======== Task data

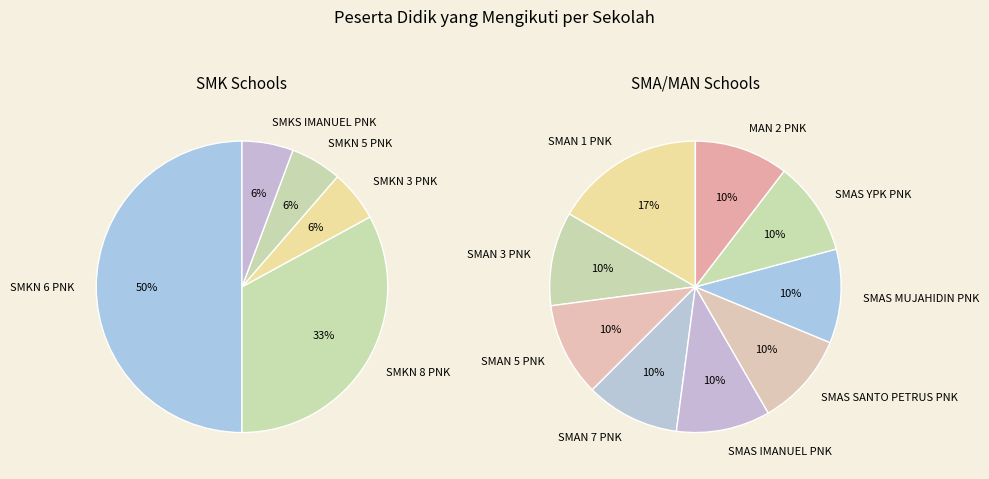

What is the smallest slice in the pie chart?

SMAN 3 PNK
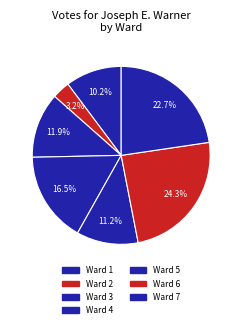

Which has a higher value, Ward 1 or Ward 5?

Ward 5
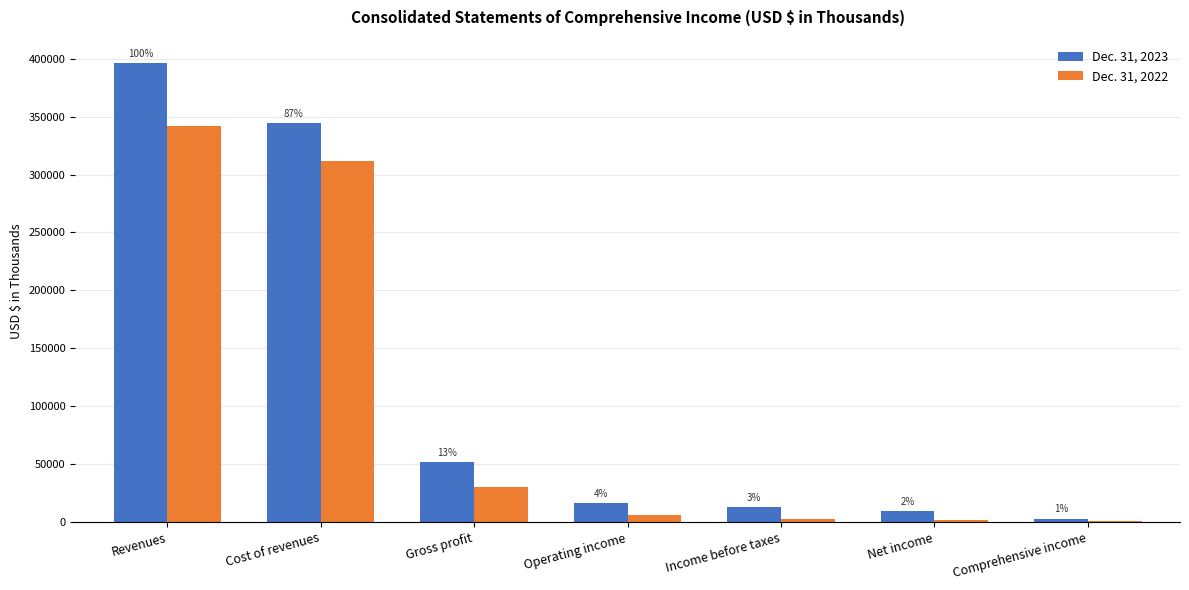

Rank the categories by Dec. 31, 2022 value from lowest to highest.

Comprehensive income, Net income, Income before taxes, Operating income, Gross profit, Cost of revenues, Revenues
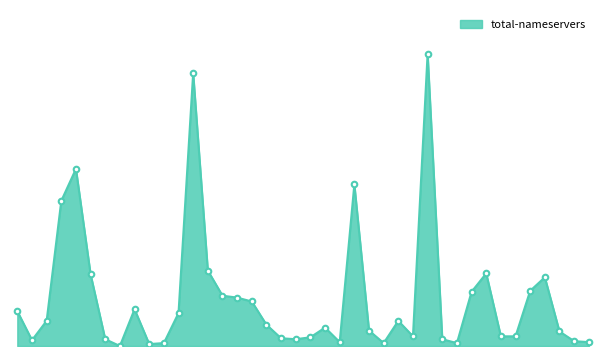

Reading left to right, extract all data points from this chart.

36	6	26	150	183	74	7	0	38	2	3	34	282	78	52	50	46	22	8	7	9	19	4	167	16	3	26	10	302	7	3	56	75	10	10	57	71	15	5	4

================

Problem to solve - Count the lines in the items above that contain the word "chart", and give only the number.

Answer box - 2